What are the successional trajectories and impacts of disturbances on forest soil nutrient availability? Answers remain elusive because the time scale of interest is long and many factors affect soil properties. We address this question on a regionally representative landscape in northern Michigan, U.S.A. Late-successional reference stands aside, most forests on this landscape were clearcut and burned between 1870 and 1911; subsequently, stands comprising two chronosequences were either cut and burned again, or cut only, at multidecadal intervals. Influences of disturbance and succession were detectable in A, B, and C horizons, particularly for properties affected by ash deposition: pH, Ca, and Mg declined with age but were higher in twice-burned stands.
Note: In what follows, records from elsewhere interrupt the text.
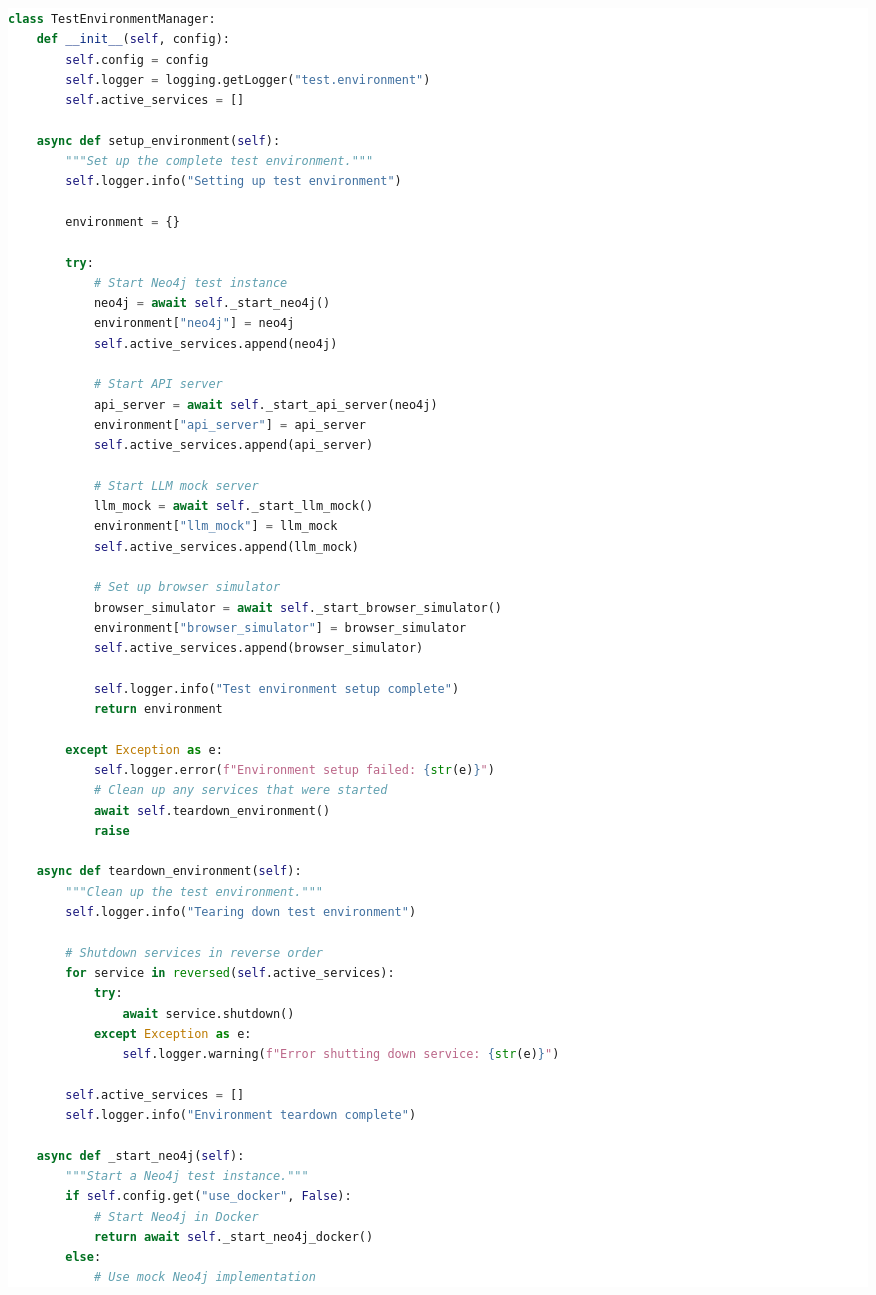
```python
class TestEnvironmentManager:
    def __init__(self, config):
        self.config = config
        self.logger = logging.getLogger("test.environment")
        self.active_services = []
    
    async def setup_environment(self):
        """Set up the complete test environment."""
        self.logger.info("Setting up test environment")
        
        environment = {}
        
        try:
            # Start Neo4j test instance
            neo4j = await self._start_neo4j()
            environment["neo4j"] = neo4j
            self.active_services.append(neo4j)
            
            # Start API server
            api_server = await self._start_api_server(neo4j)
            environment["api_server"] = api_server
            self.active_services.append(api_server)
            
            # Start LLM mock server
            llm_mock = await self._start_llm_mock()
            environment["llm_mock"] = llm_mock
            self.active_services.append(llm_mock)
            
            # Set up browser simulator
            browser_simulator = await self._start_browser_simulator()
            environment["browser_simulator"] = browser_simulator
            self.active_services.append(browser_simulator)
            
            self.logger.info("Test environment setup complete")
            return environment
            
        except Exception as e:
            self.logger.error(f"Environment setup failed: {str(e)}")
            # Clean up any services that were started
            await self.teardown_environment()
            raise
    
    async def teardown_environment(self):
        """Clean up the test environment."""
        self.logger.info("Tearing down test environment")
        
        # Shutdown services in reverse order
        for service in reversed(self.active_services):
            try:
                await service.shutdown()
            except Exception as e:
                self.logger.warning(f"Error shutting down service: {str(e)}")
        
        self.active_services = []
        self.logger.info("Environment teardown complete")
    
    async def _start_neo4j(self):
        """Start a Neo4j test instance."""
        if self.config.get("use_docker", False):
            # Start Neo4j in Docker
            return await self._start_neo4j_docker()
        else:
            # Use mock Neo4j implementation
```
A horizon NH4+ was lower in twice-burned than once-burned stands and declined with age in both chronosequences. B horizon Fe increased with age in both chronosequences but remained lower in twice-burned stands, suggesting slower recovery of pedogenesis following more severe disturbance. Contrasted against A and B horizons, where soil properties were driven by disturbance and succession, textural influences were evident in C horizons through variation in Ca, Mg, K, Al, and cation exchange capacity. Collectively, these results indicate deep, long-lasting disturbance impacts and a bottom-up influence of parent material at the landscape level.